● Consigne A
Traduisez en anglais la phrase « L'infinitif est utilisé comme un infinitif, donc non conjugué. », tirée de la discussion ci-dessous.
● Consigne B
Reproduisez mot pour mot le passage de la discussion ci-dessous qui va de « Excusez-moi je pense » jusqu'à « celui/celle qu'il/elle aime. » inclus.

● Texte de l'exercice
☆ ☆ ☆
# Voilà mon destin : te parler



## IMANAKBARI

Bonjour

Pourquoi dans cette phrase ne conjugue-t-on pas le verbe "parler" ?!!!

encore des paroles que tu sèmes au vent
Voilà mon destin te parler....
te parler comme la première fois

La chanson "paroles paroles" chantée par Dalida et Alain Delon

Cordialement


----------



## la fée

Peut-être y a-t-il deux points entre "destin" et "te"? Voilà mon destin: te parler... Ce serait alors comme si on disait "Mon destin est de te parler..."


----------



## MPC16

Bonjour,

Je pense également qu'il manque un signe de ponctuation!
Soit _: _comme dit la fée, soit _;_. Sinon cela n'a pas vraiment de sens...


----------



## IMANAKBARI

Merci à tous les deux
Je ne sais pas peut-etre que oui 
Mais c'est la parole de la chanson "paroles paroles" chantée par Dalida et Alain delon

Cordialement


----------



## la fée

J'ai une autre idée... c'est peut-être "Voilà mon destin te parler = voilà mon destin qui te parle"... Qu'en penses-tu?


----------



## Aoyama

Plus simplement : voilà, mon destin, te parler ...
Mon destin = mon amour (tu es mon destin, mon avenir).


----------



## IMANAKBARI

Aoyama said:


> Plus simplement : voilà, mon destin, te parler ...
> Mon destin = mon amour (tu es mon destin, mon avenir).


 

Merci à vous tous

Ca veut dire qu'ici "Mon destin" est son correspondant ! et il lui parle en l'appellant : Mon destin !


----------



## mirifica

Bonjour, 

l'infinitif est utilisé comme un nom. C'est pourquoi il ne se conjugue pas.


----------



## Aoyama

> l'infinitif est utilisé comme un nom.


L'infinitif est utilisé comme un infinitif, donc non conjugué.
Pour que cet infinitif soit utilisé comme un nom (substantif), il faudrait avoir "le parler", "le manger" ...


> Ca veut dire qu'ici "Mon destin" est son correspondant !


Qu'est-ce que tu veux dire par "correspondant" ?


----------



## IMANAKBARI

Excusez-moi je pense que je me suis trompé
Je veut dire "Celui avec qui on parle"


----------



## Aoyama

OK, c'est bien ça, celui avec qui il/elle parle, puisque c'est celui/celle qu'il/elle aime.
☆ ☆ ☆
● Matériel fourni
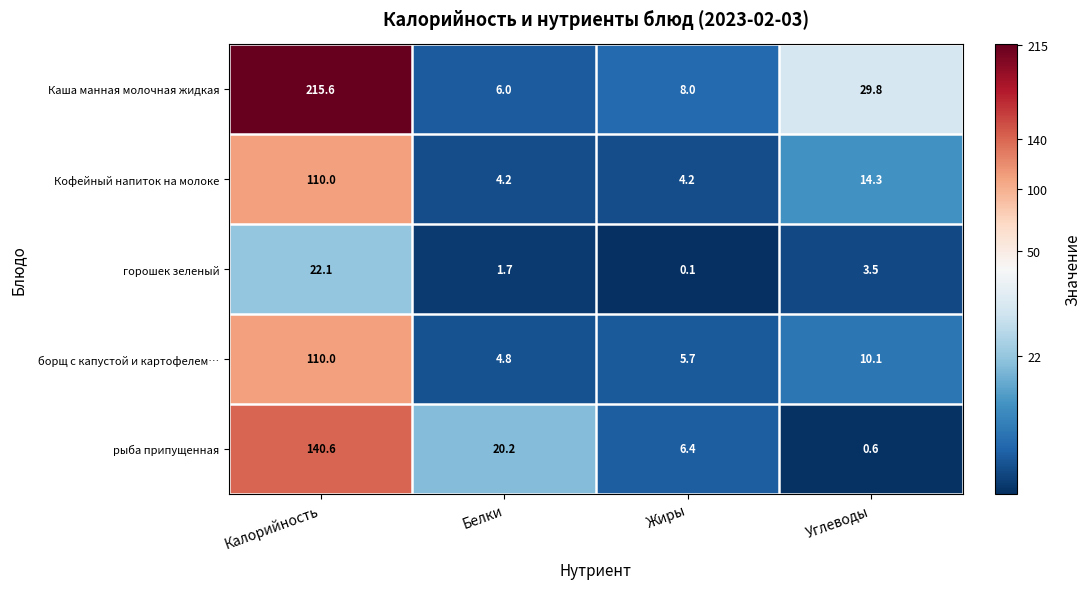

At which label does горошек зеленый first exceed 3?

Калорийность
☆ ☆ ☆
● Réponse finale A
The infinitive is used as an infinitive, and is therefore not conjugated.

● Réponse finale B
Excusez-moi je pense que je me suis trompé
Je veut dire "Celui avec qui on parle"


----------



## Aoyama

OK, c'est bien ça, celui avec qui il/elle parle, puisque c'est celui/celle qu'il/elle aime.